=== Assignment ===
Leave the pictures out and write out the rest of the listing word for word.

=== Data shown ===
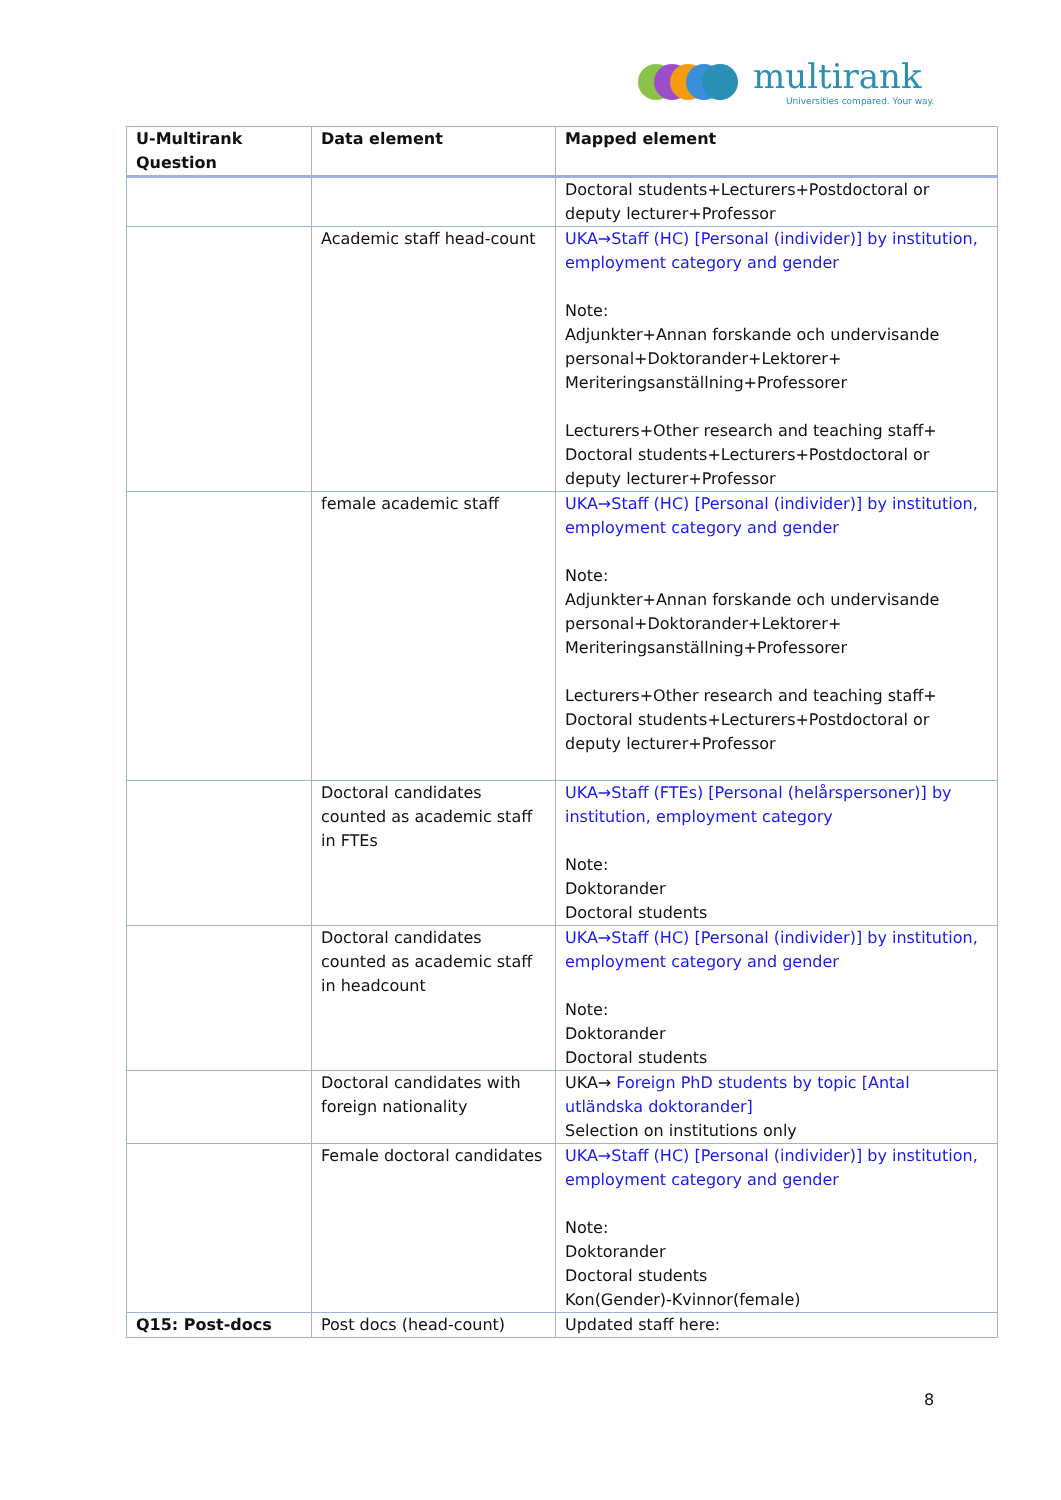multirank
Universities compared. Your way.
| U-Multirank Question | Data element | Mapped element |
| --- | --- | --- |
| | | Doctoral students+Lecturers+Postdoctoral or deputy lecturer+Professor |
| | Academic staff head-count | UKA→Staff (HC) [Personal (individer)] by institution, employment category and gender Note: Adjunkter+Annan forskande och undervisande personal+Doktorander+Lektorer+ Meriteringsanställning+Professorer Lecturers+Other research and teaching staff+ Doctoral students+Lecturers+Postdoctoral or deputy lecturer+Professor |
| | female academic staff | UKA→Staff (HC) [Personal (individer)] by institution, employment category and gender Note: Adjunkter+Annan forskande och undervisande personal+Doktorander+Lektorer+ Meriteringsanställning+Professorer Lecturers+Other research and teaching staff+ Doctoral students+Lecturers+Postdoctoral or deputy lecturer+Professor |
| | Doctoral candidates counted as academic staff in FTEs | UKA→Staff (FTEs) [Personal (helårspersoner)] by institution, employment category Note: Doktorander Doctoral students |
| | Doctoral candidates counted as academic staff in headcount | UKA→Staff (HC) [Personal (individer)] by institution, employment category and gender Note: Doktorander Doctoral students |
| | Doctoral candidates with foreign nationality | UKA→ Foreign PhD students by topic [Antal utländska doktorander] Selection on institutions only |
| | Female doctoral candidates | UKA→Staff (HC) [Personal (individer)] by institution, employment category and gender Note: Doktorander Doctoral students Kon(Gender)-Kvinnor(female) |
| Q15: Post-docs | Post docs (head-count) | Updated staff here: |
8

=== Answer section ===
multirank
Universities compared. Your way.
| U-Multirank Question | Data element | Mapped element |
| --- | --- | --- |
| | | Doctoral students+Lecturers+Postdoctoral or deputy lecturer+Professor |
| | Academic staff head-count | UKA→Staff (HC) [Personal (individer)] by institution, employment category and gender Note: Adjunkter+Annan forskande och undervisande personal+Doktorander+Lektorer+ Meriteringsanställning+Professorer Lecturers+Other research and teaching staff+ Doctoral students+Lecturers+Postdoctoral or deputy lecturer+Professor |
| | female academic staff | UKA→Staff (HC) [Personal (individer)] by institution, employment category and gender Note: Adjunkter+Annan forskande och undervisande personal+Doktorander+Lektorer+ Meriteringsanställning+Professorer Lecturers+Other research and teaching staff+ Doctoral students+Lecturers+Postdoctoral or deputy lecturer+Professor |
| | Doctoral candidates counted as academic staff in FTEs | UKA→Staff (FTEs) [Personal (helårspersoner)] by institution, employment category Note: Doktorander Doctoral students |
| | Doctoral candidates counted as academic staff in headcount | UKA→Staff (HC) [Personal (individer)] by institution, employment category and gender Note: Doktorander Doctoral students |
| | Doctoral candidates with foreign nationality | UKA→ Foreign PhD students by topic [Antal utländska doktorander] Selection on institutions only |
| | Female doctoral candidates | UKA→Staff (HC) [Personal (individer)] by institution, employment category and gender Note: Doktorander Doctoral students Kon(Gender)-Kvinnor(female) |
| Q15: Post-docs | Post docs (head-count) | Updated staff here: |
8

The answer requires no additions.